Start of Supplied data

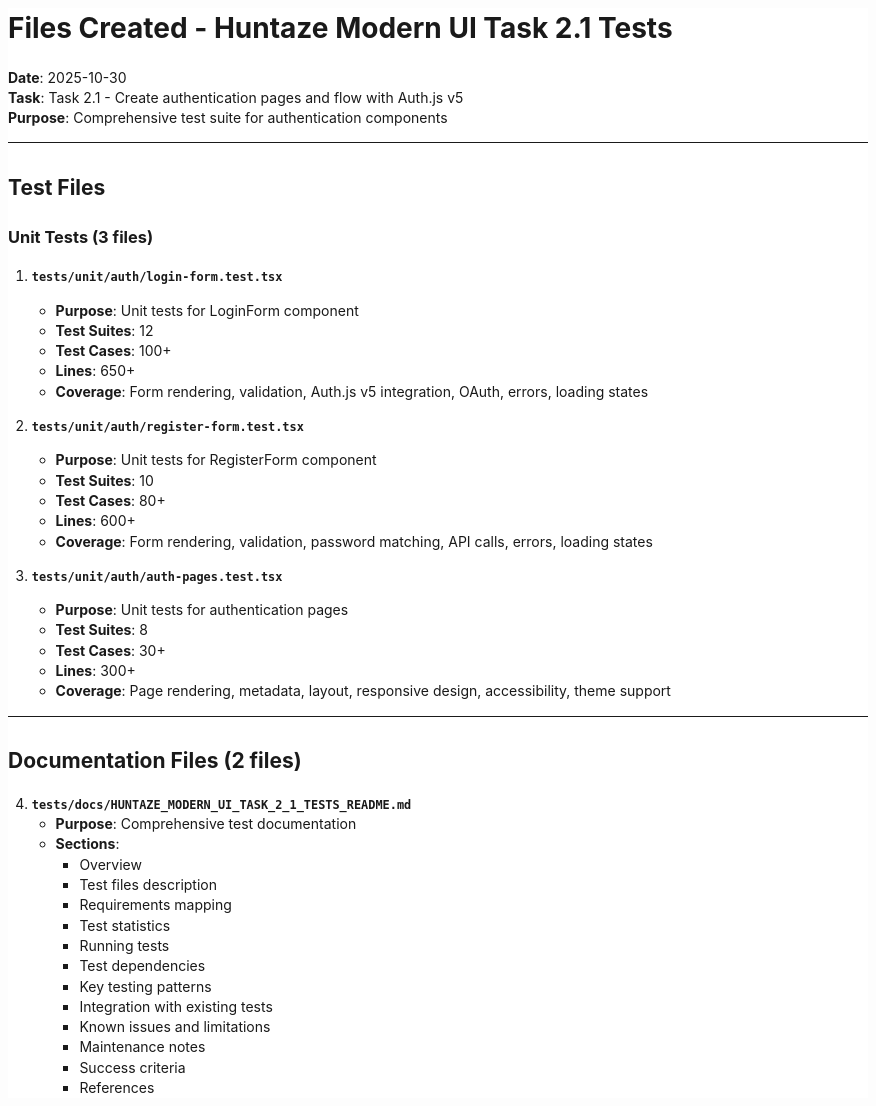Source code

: # Files Created - Huntaze Modern UI Task 2.1 Tests

**Date**: 2025-10-30  
**Task**: Task 2.1 - Create authentication pages and flow with Auth.js v5  
**Purpose**: Comprehensive test suite for authentication components

---

## Test Files

### Unit Tests (3 files)

1. **`tests/unit/auth/login-form.test.tsx`**
   - **Purpose**: Unit tests for LoginForm component
   - **Test Suites**: 12
   - **Test Cases**: 100+
   - **Lines**: 650+
   - **Coverage**: Form rendering, validation, Auth.js v5 integration, OAuth, errors, loading states

2. **`tests/unit/auth/register-form.test.tsx`**
   - **Purpose**: Unit tests for RegisterForm component
   - **Test Suites**: 10
   - **Test Cases**: 80+
   - **Lines**: 600+
   - **Coverage**: Form rendering, validation, password matching, API calls, errors, loading states

3. **`tests/unit/auth/auth-pages.test.tsx`**
   - **Purpose**: Unit tests for authentication pages
   - **Test Suites**: 8
   - **Test Cases**: 30+
   - **Lines**: 300+
   - **Coverage**: Page rendering, metadata, layout, responsive design, accessibility, theme support

---

## Documentation Files (2 files)

4. **`tests/docs/HUNTAZE_MODERN_UI_TASK_2_1_TESTS_README.md`**
   - **Purpose**: Comprehensive test documentation
   - **Sections**:
     - Overview
     - Test files description
     - Requirements mapping
     - Test statistics
     - Running tests
     - Test dependencies
     - Key testing patterns
     - Integration with existing tests
     - Known issues and limitations
     - Maintenance notes
     - Success criteria
     - References
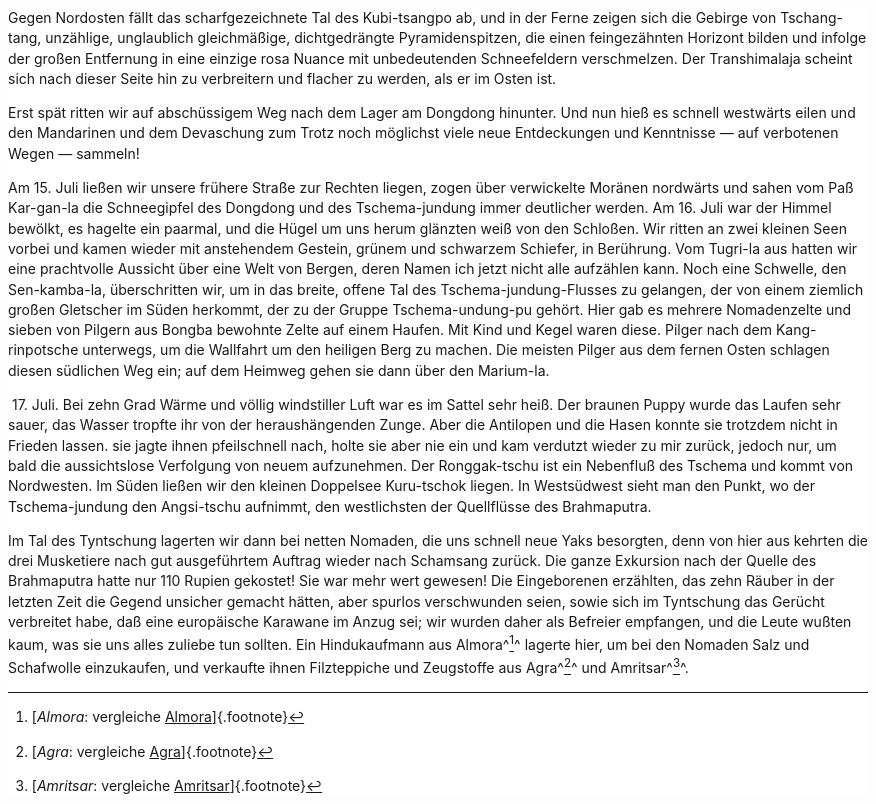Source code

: Gegen Nordosten fällt das scharfgezeichnete Tal des Kubi-tsangpo
ab, und in der Ferne zeigen sich die Gebirge von Tschang-tang,
unzählige, unglaublich gleichmäßige, dichtgedrängte Pyramidenspitzen,
die einen feingezähnten Horizont bilden und infolge der großen Entfernung in eine
einzige rosa Nuance mit unbedeutenden Schneefeldern verschmelzen. Der
Transhimalaja scheint sich nach dieser Seite hin zu verbreitern und flacher
zu werden, als er im Osten ist.

Erst spät ritten wir auf abschüssigem Weg nach dem Lager am
Dongdong hinunter. Und nun hieß es schnell westwärts eilen und
den Mandarinen und dem Devaschung zum Trotz noch möglichst viele
neue Entdeckungen und Kenntnisse — auf verbotenen Wegen — sammeln!

Am 15. Juli ließen wir unsere frühere Straße zur Rechten liegen,
zogen über verwickelte Moränen nordwärts und sahen vom Paß
Kar-gan-la die Schneegipfel des Dongdong und des Tschema-jundung immer
deutlicher werden. Am 16. Juli war der Himmel bewölkt, es hagelte
ein paarmal, und die Hügel um uns herum glänzten weiß von den
Schloßen. Wir ritten an zwei kleinen Seen vorbei und kamen wieder mit
anstehendem Gestein, grünem und schwarzem Schiefer, in Berührung. Vom
Tugri-la aus hatten wir eine prachtvolle Aussicht über eine Welt von
Bergen, deren Namen ich jetzt nicht alle aufzählen kann. Noch eine
Schwelle, den Sen-kamba-la, überschritten wir, um in das breite,
offene Tal des Tschema-jundung-Flusses zu gelangen, der von einem
ziemlich großen Gletscher im Süden herkommt, der zu der Gruppe
Tschema-undung-pu gehört. Hier gab es mehrere Nomadenzelte und sieben von
Pilgern aus Bongba bewohnte Zelte auf einem Haufen. Mit Kind und
Kegel waren diese. Pilger nach dem Kang-rinpotsche unterwegs, um die
Wallfahrt um den heiligen Berg zu machen. Die meisten Pilger aus dem
fernen Osten schlagen diesen südlichen Weg ein; auf dem Heimweg gehen
sie dann über den Marium-la.

&nbsp;17. Juli. Bei zehn Grad Wärme und völlig windstiller Luft war
es im Sattel sehr heiß. Der braunen Puppy wurde das Laufen sehr
sauer, das Wasser tropfte ihr von der heraushängenden Zunge. Aber
die Antilopen und die Hasen konnte sie trotzdem nicht in Frieden lassen.
sie jagte ihnen pfeilschnell nach, holte sie aber nie ein und kam verdutzt
wieder zu mir zurück, jedoch nur, um bald die aussichtslose Verfolgung
von neuem aufzunehmen. Der Ronggak-tschu ist ein Nebenfluß des
Tschema und kommt von Nordwesten. Im Süden ließen wir den kleinen
Doppelsee Kuru-tschok liegen. In Westsüdwest sieht man den Punkt,
wo der Tschema-jundung den Angsi-tschu aufnimmt, den westlichsten
der Quellflüsse des Brahmaputra.

Im Tal des Tyntschung lagerten wir dann bei netten Nomaden,
die uns schnell neue Yaks besorgten, denn von hier aus kehrten die
drei Musketiere nach gut ausgeführtem Auftrag wieder nach Schamsang
zurück. Die ganze Exkursion nach der Quelle des Brahmaputra hatte
nur 110 Rupien gekostet! Sie war mehr wert gewesen! Die
Eingeborenen erzählten, das zehn Räuber in der letzten Zeit die Gegend
unsicher gemacht hätten, aber spurlos verschwunden seien, sowie sich im
Tyntschung das Gerücht verbreitet habe, daß eine europäische Karawane
im Anzug sei; wir wurden daher als Befreier empfangen, und die Leute
wußten kaum, was sie uns alles zuliebe tun sollten. Ein Hindukaufmann
aus Almora^[^0080]^ lagerte hier, um bei den Nomaden Salz und Schafwolle
einzukaufen, und verkaufte ihnen Filzteppiche und Zeugstoffe aus Agra^[^0081]^
und Amritsar^[^0082]^.


[^0080]: [*Almora*: vergleiche [Almora](https://en.wikipedia.org/wiki/Almora)]{.footnote}
[^0081]: [*Agra*: vergleiche [Agra](https://de.wikipedia.org/wiki/Agra)]{.footnote}
[^0082]: [*Amritsar*: vergleiche [Amritsar](https://de.wikipedia.org/wiki/Amritsar)]{.footnote}
[^0083]: [*Gurla Mandatta*: vergleiche [Gurla Mandhata](https://de.wikipedia.org/wiki/Gurla_Mandhata)]{.footnote}
[^0084]: [*Kubi-gangri*: vergleiche [Kubi Kangri](https://de.wikipedia.org/wiki/Kubi_Kangri)]{.footnote}
[^0085]: [*Manasarovar*: vergleiche [Manasarovar](https://de.wikipedia.org/wiki/Manasarovar)]{.footnote}
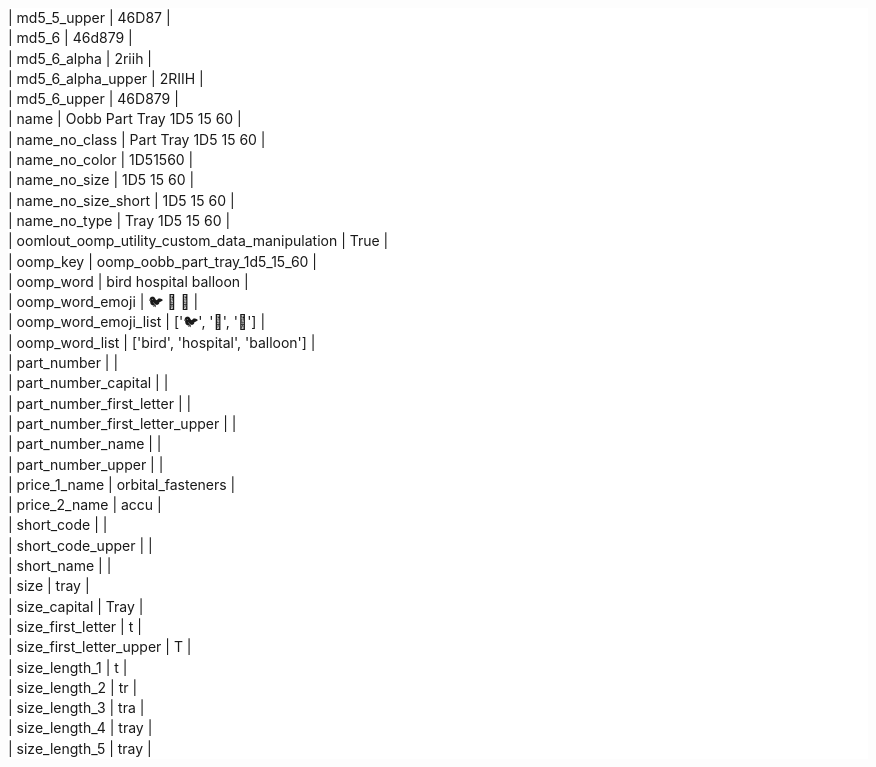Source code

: | md5_5_upper | 46D87 |  
| md5_6 | 46d879 |  
| md5_6_alpha | 2riih |  
| md5_6_alpha_upper | 2RIIH |  
| md5_6_upper | 46D879 |  
| name | Oobb Part Tray 1D5 15 60 |  
| name_no_class | Part Tray 1D5 15 60 |  
| name_no_color | 1D51560 |  
| name_no_size | 1D5 15 60 |  
| name_no_size_short | 1D5 15 60 |  
| name_no_type | Tray 1D5 15 60 |  
| oomlout_oomp_utility_custom_data_manipulation | True |  
| oomp_key | oomp_oobb_part_tray_1d5_15_60 |  
| oomp_word | bird hospital balloon |  
| oomp_word_emoji | :bird: :hospital: :balloon: |  
| oomp_word_emoji_list | [':bird:', ':hospital:', ':balloon:'] |  
| oomp_word_list | ['bird', 'hospital', 'balloon'] |  
| part_number |  |  
| part_number_capital |  |  
| part_number_first_letter |  |  
| part_number_first_letter_upper |  |  
| part_number_name |  |  
| part_number_upper |  |  
| price_1_name | orbital_fasteners |  
| price_2_name | accu |  
| short_code |  |  
| short_code_upper |  |  
| short_name |  |  
| size | tray |  
| size_capital | Tray |  
| size_first_letter | t |  
| size_first_letter_upper | T |  
| size_length_1 | t |  
| size_length_2 | tr |  
| size_length_3 | tra |  
| size_length_4 | tray |  
| size_length_5 | tray |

End of Supplied data

- Exercise brief:
Both end lines included, restate word for word the lines above from the line with "von neuem aufzunehmen." to the line with "[^0083]: [*Gurla Mandatta*: vergleiche", and nothing else.

- Written solution:
von neuem aufzunehmen. Der Ronggak-tschu ist ein Nebenfluß des
Tschema und kommt von Nordwesten. Im Süden ließen wir den kleinen
Doppelsee Kuru-tschok liegen. In Westsüdwest sieht man den Punkt,
wo der Tschema-jundung den Angsi-tschu aufnimmt, den westlichsten
der Quellflüsse des Brahmaputra.

Im Tal des Tyntschung lagerten wir dann bei netten Nomaden,
die uns schnell neue Yaks besorgten, denn von hier aus kehrten die
drei Musketiere nach gut ausgeführtem Auftrag wieder nach Schamsang
zurück. Die ganze Exkursion nach der Quelle des Brahmaputra hatte
nur 110 Rupien gekostet! Sie war mehr wert gewesen! Die
Eingeborenen erzählten, das zehn Räuber in der letzten Zeit die Gegend
unsicher gemacht hätten, aber spurlos verschwunden seien, sowie sich im
Tyntschung das Gerücht verbreitet habe, daß eine europäische Karawane
im Anzug sei; wir wurden daher als Befreier empfangen, und die Leute
wußten kaum, was sie uns alles zuliebe tun sollten. Ein Hindukaufmann
aus Almora^[^0080]^ lagerte hier, um bei den Nomaden Salz und Schafwolle
einzukaufen, und verkaufte ihnen Filzteppiche und Zeugstoffe aus Agra^[^0081]^
und Amritsar^[^0082]^.


[^0080]: [*Almora*: vergleiche [Almora](https://en.wikipedia.org/wiki/Almora)]{.footnote}
[^0081]: [*Agra*: vergleiche [Agra](https://de.wikipedia.org/wiki/Agra)]{.footnote}
[^0082]: [*Amritsar*: vergleiche [Amritsar](https://de.wikipedia.org/wiki/Amritsar)]{.footnote}
[^0083]: [*Gurla Mandatta*: vergleiche [Gurla Mandhata](https://de.wikipedia.org/wiki/Gurla_Mandhata)]{.footnote}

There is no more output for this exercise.